Als Arzt auf See habe ich gelernt: Selbst der aufregendste Arbeitsplatz wird irgendwann Routine. Doch als sich ein Besatzungsmitglied plötzlich merkwürdig verhält, kippt die Stimmung an Bord.
Nach dem letzten Ereignis mit Todesfolge (nachzulesen in Teil 1), das wir als Crew nur per Funk mitbekamen, war die Stimmung etwas gedrückt.
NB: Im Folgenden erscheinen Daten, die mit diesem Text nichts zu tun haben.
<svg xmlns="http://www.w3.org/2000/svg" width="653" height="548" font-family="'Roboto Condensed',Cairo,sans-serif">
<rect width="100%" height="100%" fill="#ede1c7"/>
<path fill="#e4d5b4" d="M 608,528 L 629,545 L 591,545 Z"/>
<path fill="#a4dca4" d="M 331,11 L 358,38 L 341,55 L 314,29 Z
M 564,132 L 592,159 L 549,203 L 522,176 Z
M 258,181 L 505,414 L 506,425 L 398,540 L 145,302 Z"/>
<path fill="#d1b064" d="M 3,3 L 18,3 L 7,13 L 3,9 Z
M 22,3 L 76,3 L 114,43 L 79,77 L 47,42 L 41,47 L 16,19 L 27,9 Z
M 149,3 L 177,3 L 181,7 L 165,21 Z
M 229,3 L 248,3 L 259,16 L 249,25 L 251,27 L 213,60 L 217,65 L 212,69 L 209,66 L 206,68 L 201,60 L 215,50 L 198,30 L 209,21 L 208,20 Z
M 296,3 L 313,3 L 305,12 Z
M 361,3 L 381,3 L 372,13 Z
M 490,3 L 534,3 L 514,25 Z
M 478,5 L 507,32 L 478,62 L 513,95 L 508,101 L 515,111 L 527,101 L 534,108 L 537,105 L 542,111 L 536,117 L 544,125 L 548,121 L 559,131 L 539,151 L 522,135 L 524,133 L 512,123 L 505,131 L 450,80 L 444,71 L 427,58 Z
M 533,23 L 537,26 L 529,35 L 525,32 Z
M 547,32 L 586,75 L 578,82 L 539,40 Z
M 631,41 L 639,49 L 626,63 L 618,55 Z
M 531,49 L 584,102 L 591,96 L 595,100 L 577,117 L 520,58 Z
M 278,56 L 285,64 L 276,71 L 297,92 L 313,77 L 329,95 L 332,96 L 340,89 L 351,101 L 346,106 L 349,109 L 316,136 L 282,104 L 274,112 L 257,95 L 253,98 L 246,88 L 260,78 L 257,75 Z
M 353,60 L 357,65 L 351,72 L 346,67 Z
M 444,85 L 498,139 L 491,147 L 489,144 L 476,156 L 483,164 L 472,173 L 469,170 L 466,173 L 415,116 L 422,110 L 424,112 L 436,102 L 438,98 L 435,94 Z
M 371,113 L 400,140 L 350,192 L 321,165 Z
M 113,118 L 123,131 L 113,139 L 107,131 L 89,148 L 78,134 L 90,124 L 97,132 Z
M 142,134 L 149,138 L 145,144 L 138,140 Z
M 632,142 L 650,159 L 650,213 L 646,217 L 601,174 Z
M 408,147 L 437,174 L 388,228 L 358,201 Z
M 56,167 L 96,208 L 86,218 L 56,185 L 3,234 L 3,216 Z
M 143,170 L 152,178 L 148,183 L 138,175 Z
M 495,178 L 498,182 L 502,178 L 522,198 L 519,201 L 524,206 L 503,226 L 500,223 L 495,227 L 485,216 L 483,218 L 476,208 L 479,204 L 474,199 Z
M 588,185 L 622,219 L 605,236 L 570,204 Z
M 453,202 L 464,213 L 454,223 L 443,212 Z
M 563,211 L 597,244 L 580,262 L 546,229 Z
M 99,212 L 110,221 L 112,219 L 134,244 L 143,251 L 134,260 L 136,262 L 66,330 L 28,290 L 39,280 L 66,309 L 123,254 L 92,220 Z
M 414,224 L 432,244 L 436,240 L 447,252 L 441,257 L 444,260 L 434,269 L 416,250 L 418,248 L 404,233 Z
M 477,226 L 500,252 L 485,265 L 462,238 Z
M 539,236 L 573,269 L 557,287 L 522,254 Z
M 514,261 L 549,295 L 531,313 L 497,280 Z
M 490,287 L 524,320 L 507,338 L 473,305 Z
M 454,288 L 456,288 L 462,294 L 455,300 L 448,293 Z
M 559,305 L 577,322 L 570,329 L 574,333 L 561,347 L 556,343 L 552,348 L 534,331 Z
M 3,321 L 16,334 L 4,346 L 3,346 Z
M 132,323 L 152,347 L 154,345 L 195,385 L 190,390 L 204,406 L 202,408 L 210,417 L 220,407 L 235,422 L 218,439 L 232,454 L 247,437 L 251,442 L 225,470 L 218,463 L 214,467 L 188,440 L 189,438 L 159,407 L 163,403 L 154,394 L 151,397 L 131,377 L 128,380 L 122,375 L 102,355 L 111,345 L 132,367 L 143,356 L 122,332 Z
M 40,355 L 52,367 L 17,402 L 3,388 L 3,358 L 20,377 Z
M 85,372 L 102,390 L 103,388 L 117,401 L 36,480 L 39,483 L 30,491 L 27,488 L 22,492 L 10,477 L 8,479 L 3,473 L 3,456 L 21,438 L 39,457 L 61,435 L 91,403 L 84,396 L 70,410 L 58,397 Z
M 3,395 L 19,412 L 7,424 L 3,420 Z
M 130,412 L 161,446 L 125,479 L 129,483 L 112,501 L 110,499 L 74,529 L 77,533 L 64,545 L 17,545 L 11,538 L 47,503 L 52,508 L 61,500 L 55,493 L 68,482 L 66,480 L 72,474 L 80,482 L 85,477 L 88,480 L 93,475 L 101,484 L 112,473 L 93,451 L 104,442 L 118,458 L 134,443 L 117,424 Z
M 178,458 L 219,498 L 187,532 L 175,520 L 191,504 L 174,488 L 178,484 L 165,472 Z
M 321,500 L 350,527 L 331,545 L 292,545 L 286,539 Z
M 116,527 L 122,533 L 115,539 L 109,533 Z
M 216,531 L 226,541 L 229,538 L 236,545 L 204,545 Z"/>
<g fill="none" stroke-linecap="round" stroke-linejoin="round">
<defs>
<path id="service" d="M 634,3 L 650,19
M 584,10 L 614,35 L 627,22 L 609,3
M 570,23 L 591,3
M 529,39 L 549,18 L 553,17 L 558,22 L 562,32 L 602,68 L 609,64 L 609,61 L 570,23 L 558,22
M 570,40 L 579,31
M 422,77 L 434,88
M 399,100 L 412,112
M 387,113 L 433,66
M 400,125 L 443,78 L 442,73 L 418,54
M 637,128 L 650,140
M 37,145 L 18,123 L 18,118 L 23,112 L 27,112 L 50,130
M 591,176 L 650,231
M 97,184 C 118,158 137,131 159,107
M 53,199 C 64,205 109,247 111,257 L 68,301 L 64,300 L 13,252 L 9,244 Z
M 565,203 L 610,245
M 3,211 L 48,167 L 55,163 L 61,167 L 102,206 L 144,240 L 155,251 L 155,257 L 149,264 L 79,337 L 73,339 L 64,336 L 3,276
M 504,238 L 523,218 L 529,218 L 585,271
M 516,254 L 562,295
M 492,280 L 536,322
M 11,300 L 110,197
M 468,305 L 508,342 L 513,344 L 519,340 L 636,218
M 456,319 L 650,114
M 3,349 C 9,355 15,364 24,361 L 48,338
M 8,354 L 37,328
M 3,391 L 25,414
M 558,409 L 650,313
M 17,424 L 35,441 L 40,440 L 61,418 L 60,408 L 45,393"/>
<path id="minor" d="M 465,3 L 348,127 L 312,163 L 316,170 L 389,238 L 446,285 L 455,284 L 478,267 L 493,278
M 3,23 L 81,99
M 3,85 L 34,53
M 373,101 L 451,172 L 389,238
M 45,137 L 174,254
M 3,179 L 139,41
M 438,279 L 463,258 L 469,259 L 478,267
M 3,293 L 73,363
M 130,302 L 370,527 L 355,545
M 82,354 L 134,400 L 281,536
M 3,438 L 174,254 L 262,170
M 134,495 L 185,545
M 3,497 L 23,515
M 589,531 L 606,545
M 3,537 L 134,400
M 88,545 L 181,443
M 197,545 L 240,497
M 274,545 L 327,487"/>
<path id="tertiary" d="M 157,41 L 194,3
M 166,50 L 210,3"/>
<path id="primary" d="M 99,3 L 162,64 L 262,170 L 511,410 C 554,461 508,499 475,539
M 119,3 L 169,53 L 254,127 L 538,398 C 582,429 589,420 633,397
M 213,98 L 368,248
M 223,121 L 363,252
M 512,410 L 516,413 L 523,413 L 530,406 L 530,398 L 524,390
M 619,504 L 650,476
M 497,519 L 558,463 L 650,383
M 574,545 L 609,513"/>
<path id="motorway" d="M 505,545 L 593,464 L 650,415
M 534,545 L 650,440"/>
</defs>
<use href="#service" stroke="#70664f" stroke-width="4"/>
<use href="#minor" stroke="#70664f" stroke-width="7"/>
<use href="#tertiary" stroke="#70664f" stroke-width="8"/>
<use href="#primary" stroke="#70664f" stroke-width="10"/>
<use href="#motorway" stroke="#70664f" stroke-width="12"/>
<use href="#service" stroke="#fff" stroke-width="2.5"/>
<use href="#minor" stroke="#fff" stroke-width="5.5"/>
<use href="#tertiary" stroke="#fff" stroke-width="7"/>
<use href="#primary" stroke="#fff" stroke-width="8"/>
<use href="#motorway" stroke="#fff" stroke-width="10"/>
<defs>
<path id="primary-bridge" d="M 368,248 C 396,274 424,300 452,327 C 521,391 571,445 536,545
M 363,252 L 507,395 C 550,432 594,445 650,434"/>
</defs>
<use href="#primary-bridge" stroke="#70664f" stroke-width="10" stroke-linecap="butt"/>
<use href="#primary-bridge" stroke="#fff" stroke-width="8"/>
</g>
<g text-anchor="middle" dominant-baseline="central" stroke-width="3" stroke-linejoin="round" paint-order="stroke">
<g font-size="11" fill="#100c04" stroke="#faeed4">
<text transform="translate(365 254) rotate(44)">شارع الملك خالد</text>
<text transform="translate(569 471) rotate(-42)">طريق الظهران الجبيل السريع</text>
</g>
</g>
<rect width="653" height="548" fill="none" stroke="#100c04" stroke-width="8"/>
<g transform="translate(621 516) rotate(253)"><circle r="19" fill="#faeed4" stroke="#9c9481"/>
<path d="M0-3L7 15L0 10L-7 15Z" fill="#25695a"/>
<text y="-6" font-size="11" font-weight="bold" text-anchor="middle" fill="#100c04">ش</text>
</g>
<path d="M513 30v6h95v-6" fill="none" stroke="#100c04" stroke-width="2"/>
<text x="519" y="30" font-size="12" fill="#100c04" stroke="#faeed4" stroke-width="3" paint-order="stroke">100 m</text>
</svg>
Man konnte spüren, wie sehr alle sensibilisiert waren und noch mehr als sonst auf Sicherheit achteten – insbesondere gegenseitig. Allein eine Welle, die das Deck überspült, oder ein falscher Schritt können nachts dazu führen, dass man über Bord fällt und im Getöse des Atlantiks landet. Chancen auf Rettung: schlecht, zumal man als Wachhabender alleine an Deck ist und die anderen (schlafend in der Koje) erstmal mitbekommen müssen, dass man schwimmen gegangen ist. Doch kommen wir zu Teil 2.
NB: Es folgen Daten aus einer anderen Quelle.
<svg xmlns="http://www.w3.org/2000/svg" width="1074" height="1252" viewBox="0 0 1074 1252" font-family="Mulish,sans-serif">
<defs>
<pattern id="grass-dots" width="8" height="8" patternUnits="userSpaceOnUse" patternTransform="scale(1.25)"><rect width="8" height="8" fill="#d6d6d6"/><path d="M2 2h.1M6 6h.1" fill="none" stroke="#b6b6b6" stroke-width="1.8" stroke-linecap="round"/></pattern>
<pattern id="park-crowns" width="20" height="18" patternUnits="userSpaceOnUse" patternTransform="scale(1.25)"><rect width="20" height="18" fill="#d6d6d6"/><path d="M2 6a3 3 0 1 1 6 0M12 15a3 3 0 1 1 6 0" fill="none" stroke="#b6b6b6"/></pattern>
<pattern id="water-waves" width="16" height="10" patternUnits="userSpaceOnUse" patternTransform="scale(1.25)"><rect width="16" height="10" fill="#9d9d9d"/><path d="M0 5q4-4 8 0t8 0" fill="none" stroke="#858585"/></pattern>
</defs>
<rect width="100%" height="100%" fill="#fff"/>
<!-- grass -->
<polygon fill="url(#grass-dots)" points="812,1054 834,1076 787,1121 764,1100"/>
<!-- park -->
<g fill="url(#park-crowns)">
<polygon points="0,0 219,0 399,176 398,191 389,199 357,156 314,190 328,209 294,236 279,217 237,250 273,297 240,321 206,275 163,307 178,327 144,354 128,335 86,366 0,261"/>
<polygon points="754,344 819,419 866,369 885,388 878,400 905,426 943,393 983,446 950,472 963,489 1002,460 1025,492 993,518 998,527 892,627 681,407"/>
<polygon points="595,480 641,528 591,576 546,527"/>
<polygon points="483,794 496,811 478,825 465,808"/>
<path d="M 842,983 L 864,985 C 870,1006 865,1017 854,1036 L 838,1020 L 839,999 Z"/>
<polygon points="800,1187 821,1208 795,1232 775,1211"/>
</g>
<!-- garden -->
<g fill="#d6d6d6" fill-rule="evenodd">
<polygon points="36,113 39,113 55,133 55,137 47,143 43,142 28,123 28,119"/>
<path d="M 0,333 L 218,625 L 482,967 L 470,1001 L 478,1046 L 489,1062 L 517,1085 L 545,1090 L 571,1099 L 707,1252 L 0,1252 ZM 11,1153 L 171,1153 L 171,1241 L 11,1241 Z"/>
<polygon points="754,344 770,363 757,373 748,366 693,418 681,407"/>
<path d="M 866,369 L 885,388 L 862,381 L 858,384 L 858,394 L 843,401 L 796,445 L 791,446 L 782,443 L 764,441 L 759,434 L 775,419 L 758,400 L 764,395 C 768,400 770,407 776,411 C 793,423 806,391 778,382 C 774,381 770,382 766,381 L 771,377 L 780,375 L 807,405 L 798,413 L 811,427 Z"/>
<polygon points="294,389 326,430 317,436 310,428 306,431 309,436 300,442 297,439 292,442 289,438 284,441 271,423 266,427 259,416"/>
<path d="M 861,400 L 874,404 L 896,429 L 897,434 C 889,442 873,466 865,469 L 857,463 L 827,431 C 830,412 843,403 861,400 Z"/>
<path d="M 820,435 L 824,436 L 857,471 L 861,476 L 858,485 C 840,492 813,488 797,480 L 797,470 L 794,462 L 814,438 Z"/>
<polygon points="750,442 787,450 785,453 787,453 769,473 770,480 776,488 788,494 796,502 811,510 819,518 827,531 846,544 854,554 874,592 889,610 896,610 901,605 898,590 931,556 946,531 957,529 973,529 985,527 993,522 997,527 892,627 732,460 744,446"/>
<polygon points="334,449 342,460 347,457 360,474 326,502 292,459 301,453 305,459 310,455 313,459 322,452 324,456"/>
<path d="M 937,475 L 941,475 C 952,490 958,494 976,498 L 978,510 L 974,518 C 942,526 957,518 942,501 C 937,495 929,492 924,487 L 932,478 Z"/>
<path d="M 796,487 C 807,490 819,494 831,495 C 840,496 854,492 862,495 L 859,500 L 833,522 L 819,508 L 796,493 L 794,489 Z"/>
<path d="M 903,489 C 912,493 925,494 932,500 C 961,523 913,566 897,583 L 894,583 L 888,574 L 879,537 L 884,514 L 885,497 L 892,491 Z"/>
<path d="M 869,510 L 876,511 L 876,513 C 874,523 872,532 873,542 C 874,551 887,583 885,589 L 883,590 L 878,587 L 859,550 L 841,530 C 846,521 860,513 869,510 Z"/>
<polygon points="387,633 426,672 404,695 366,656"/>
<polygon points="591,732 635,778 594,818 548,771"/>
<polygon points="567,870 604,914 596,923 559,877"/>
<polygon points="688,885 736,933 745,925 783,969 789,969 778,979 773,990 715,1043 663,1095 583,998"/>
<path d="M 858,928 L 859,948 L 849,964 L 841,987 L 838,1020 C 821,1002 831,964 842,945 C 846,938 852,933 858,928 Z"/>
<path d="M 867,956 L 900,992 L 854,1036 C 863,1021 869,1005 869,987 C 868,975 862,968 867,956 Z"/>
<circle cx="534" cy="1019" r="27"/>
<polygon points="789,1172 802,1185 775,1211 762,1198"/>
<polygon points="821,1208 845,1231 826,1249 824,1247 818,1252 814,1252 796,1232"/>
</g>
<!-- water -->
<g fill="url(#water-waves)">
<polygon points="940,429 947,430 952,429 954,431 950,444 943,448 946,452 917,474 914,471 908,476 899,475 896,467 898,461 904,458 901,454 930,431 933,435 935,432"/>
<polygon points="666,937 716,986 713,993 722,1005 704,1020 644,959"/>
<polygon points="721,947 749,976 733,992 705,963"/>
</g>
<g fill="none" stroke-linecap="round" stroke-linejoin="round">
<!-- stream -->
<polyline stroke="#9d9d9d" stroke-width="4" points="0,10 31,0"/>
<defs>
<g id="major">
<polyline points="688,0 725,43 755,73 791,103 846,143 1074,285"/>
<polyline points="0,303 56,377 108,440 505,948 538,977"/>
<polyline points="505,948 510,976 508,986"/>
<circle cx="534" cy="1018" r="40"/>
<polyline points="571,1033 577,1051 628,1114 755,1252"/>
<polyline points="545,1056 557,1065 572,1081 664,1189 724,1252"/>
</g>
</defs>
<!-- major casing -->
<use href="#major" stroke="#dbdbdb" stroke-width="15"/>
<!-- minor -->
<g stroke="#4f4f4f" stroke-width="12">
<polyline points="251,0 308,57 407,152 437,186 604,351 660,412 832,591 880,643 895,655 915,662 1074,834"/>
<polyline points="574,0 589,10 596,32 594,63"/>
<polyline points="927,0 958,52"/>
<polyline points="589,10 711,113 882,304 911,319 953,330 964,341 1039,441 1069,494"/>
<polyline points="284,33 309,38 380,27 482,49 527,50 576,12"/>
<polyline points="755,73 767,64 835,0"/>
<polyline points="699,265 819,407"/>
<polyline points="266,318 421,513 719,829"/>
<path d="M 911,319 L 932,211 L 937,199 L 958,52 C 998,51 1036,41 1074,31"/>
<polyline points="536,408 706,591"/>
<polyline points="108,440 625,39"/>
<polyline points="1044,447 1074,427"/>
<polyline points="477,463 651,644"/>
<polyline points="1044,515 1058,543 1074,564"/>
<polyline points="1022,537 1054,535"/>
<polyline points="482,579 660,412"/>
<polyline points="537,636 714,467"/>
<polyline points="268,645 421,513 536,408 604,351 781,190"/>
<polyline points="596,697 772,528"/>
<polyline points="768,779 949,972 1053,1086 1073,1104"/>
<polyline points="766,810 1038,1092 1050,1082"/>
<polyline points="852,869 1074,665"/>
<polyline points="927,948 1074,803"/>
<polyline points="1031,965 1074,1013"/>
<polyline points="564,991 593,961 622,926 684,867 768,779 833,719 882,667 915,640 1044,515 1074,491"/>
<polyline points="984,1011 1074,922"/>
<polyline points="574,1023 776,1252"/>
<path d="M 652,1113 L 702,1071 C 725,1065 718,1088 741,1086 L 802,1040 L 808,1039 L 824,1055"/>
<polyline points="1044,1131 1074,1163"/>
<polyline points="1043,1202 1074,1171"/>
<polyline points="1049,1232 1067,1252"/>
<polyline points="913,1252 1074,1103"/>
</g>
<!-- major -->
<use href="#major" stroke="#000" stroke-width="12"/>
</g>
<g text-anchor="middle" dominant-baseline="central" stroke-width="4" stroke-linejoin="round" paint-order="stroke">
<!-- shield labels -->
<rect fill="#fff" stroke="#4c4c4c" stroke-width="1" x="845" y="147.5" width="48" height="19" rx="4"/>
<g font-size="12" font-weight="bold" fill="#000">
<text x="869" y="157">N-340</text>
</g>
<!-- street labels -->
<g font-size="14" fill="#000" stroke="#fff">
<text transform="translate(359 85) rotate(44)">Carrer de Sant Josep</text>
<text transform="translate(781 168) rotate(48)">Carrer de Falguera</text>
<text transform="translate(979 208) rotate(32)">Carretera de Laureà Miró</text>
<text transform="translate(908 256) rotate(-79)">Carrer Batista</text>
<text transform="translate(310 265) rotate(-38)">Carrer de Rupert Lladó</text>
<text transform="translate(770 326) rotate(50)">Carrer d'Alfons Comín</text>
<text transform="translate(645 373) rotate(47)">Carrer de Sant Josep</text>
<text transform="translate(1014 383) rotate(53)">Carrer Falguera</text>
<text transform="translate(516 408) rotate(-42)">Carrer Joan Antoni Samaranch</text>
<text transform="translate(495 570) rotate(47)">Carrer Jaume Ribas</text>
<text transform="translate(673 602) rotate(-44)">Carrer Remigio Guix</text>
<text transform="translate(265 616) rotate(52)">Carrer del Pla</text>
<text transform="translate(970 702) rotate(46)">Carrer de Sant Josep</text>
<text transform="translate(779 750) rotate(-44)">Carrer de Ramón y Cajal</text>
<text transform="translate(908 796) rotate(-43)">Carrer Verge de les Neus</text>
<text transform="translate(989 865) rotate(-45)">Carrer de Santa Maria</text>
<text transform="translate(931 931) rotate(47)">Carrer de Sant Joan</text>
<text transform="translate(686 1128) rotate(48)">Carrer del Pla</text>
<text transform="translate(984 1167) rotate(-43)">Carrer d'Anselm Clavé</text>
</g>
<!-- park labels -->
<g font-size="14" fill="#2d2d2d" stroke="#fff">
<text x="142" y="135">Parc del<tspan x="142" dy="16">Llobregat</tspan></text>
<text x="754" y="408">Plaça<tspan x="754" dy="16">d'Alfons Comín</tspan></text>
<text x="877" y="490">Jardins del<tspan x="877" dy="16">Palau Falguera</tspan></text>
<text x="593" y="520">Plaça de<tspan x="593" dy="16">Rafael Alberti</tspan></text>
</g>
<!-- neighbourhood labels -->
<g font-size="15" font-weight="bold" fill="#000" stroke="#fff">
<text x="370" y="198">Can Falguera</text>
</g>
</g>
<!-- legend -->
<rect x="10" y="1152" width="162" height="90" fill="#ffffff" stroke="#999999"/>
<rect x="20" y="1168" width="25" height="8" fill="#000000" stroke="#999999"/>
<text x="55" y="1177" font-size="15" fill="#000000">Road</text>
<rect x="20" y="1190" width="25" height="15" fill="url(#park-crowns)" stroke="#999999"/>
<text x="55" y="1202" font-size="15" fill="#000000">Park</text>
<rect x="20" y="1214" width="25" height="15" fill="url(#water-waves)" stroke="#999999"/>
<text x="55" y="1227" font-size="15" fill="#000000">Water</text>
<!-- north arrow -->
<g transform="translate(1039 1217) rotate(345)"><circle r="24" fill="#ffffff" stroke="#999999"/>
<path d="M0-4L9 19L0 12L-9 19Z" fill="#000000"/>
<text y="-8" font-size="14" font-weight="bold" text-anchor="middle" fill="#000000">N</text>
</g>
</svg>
Installation eines Notsenders an meiner Schwimmweste für die Atlantiküberquerung. Dabei habe ich einen kurzen ungewollten Funktionstest durchgeführt und musste schnell die Hafenpolizei + Coast Guard wieder abbestellen. In orange/blau zu sehen ist die Lifeline. Sie ist an der Schwimmweste befestigt und wird benutzt, um sich an Bord mit Karabinern einzuclippen und so gegen das Überbordgehen zu schützen.
Eine Mitseglerin, die schon seit Las Palmas produktiv grünlich hustet und deswegen dort bei einer niedergelassenen Ärztin war, geht es zunehmend schlechter. Auf die Frage, ob sie die verordneten Medikamente (Azithromycin, Prednisolon, Cetirizin, Ambroxol) genommen hat, erläutert sie, dass sie nach einem Blick auf die Beipackzettel das Azithromycin nach 3 Tagen abgesetzt und den Rest gar nicht erst genommen habe. Der Husten besteht nun seit ca. 4 Wochen und jetzt kommen leichte AZ-Verschlechterung und erhöhte Temperatur hinzu. In Zusammenschau mit der aktuellen Situation und dem erfahrenen Lebensalter der Patientin bekommt sie unter der Verdachtsdiagnose Pneumonie eine antibiotische Abdeckung und ein Stoßgebet von mir, dass das Azithromycin noch wirkt – denn das ist leider das Ende der Fahnenstange meiner antibiotischen Bordapotheke.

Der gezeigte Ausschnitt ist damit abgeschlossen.